Après être entré aux États-Unis à El Paso en novembre, il a rendu visite à sa fille en Virginie occidentale et est entré au Canada à Roxham Road le mois dernier. À New York, il a payé 140 dollars pour un billet de bus jusqu'à Plattsburgh.

Aujourd'hui, dans un hôtel payé par le gouvernement à Niagara Falls, il se dit satisfait de sa décision d'aller au Canada.

"Il y a plus de soutien, ils sont plus humanitaires", a-t-il déclaré. "Aux États-Unis, si vous mourez de faim, c'est votre problème.

Le gouvernement québécois a déclaré que l'augmentation du nombre de demandeurs d'asile mettait à rude épreuve sa capacité à héberger des personnes et à fournir des services de base. Le gouvernement fédéral a déclaré avoir relocalisé plus de 5 500 demandeurs d'asile dans d'autres provinces depuis juin, ce qui est une première.

Dans son bureau du centre-ville de Montréal, Pierre-Luc Bouchard, avocat spécialisé dans le droit des réfugiés, a déclaré qu'il n'avait jamais été aussi occupé.

"Mes ressources sont limitées. Je ne peux pas prendre tout le monde", a-t-il déclaré. Mon personnel commence à en avoir assez de dire "non".

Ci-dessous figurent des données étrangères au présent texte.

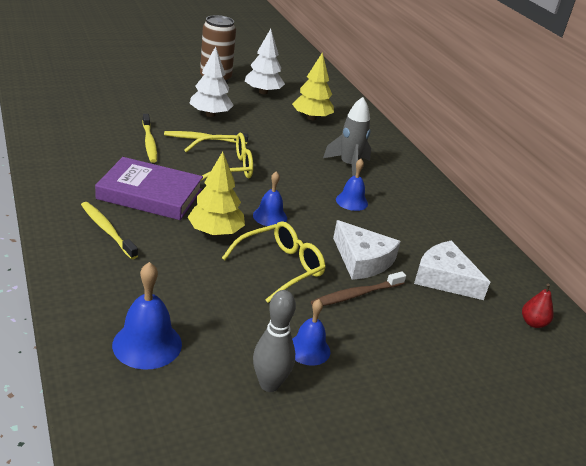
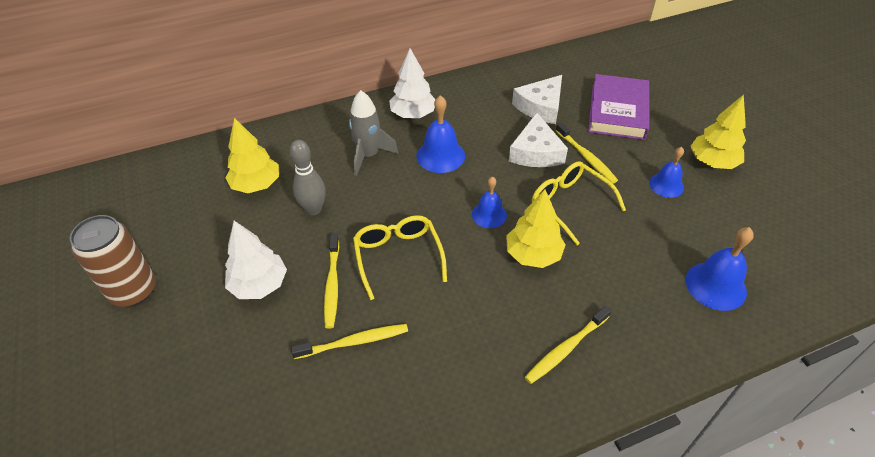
camera: 85 degrees left, 15 degrees up
(150, 194) = (480, 321): purple book -> purple book (618, 111)
(263, 92) = (181, 233): white tree -> white tree (413, 114)
(269, 384) = (715, 206): grey bowling pin -> grey bowling pin (314, 209)
(351, 201) = (440, 155): blue bell -> blue bell, size x1.51
(354, 409) = (712, 162): none -> yellow tree
(356, 295) = (586, 157): brown toothbrush -> yellow toothbrush
(362, 260) = (535, 152): white cheese -> white cheese turned 135 degrees clockwise
(533, 323) = (575, 69): red pear -> none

DES CHIFFRES EN HAUSSE DANS LES DEUX SENS

Les passages clandestins vers les États-Unis sont également en augmentation.

L'U.S. Border Patrol a déclaré avoir appréhendé plus de 2 200 personnes traversant entre les points d'entrée au cours des quatre mois écoulés depuis octobre, soit presque autant que pour l'ensemble de l'année fiscale 2022. Elle a indiqué avoir déployé 25 agents supplémentaires sur la partie de la frontière qui comprend Champlain, dans l'État de New York, où la plupart des migrants ont été appréhendés.

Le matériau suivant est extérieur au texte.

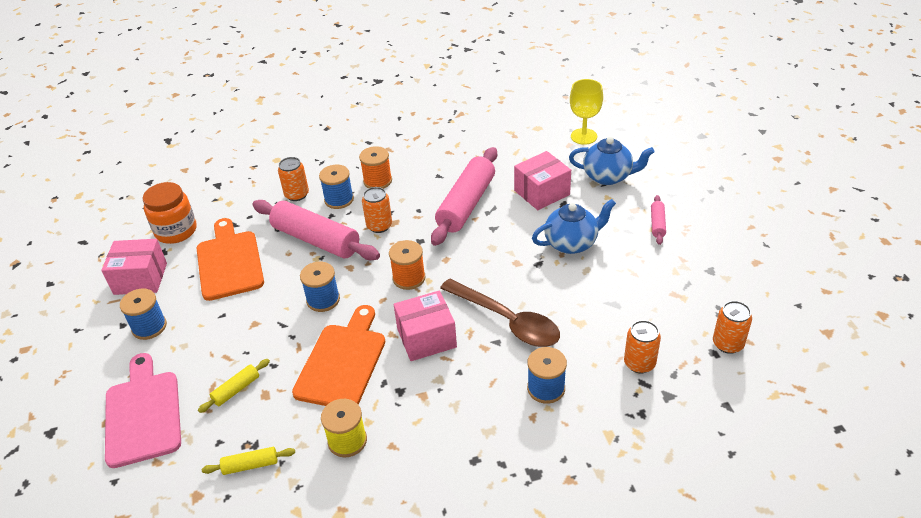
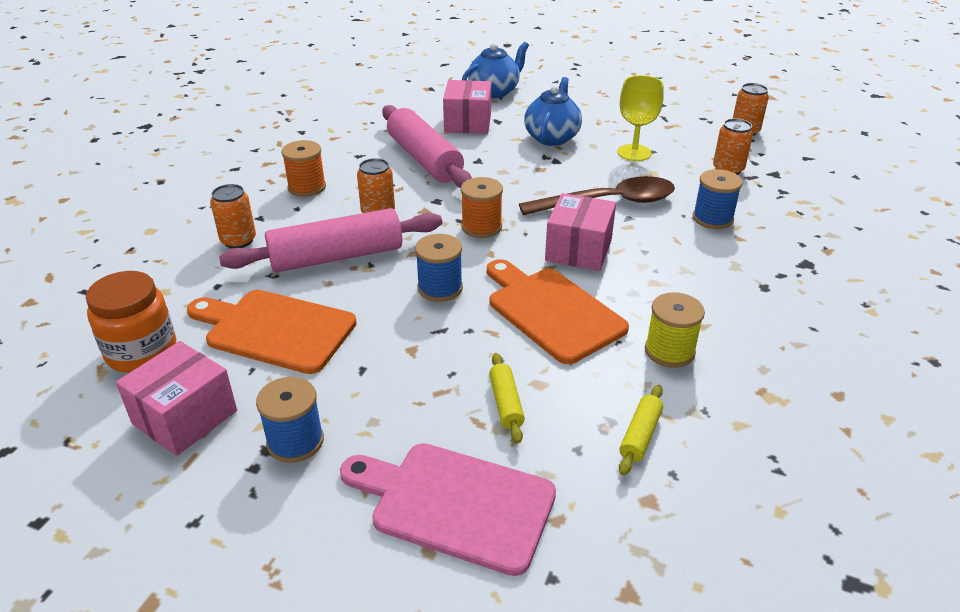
camera: 55 degrees left, 5 degrees down
(339, 199) = (295, 219): blue spool -> none
(583, 136) = (427, 79): yellow goblet -> yellow goblet (634, 153)
(657, 224) = (581, 99): pink rolling pin -> none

Les experts en immigration ont déclaré que la fermeture de la frontière aux demandeurs d'asile pourrait pousser les migrants à emprunter des itinéraires encore plus risqués. L'année dernière, une famille indienne de quatre personnes est morte de froid dans la province canadienne du Manitoba alors qu'elle tentait de franchir la frontière avec les États-Unis.

"Vous verrez des gens faire des choix plus risqués et plus dangereux et nous verrons plus de tragédies se produire", a déclaré Jamie Chai Yun Liew, professeur de droit de l'immigration à l'université d'Ottawa.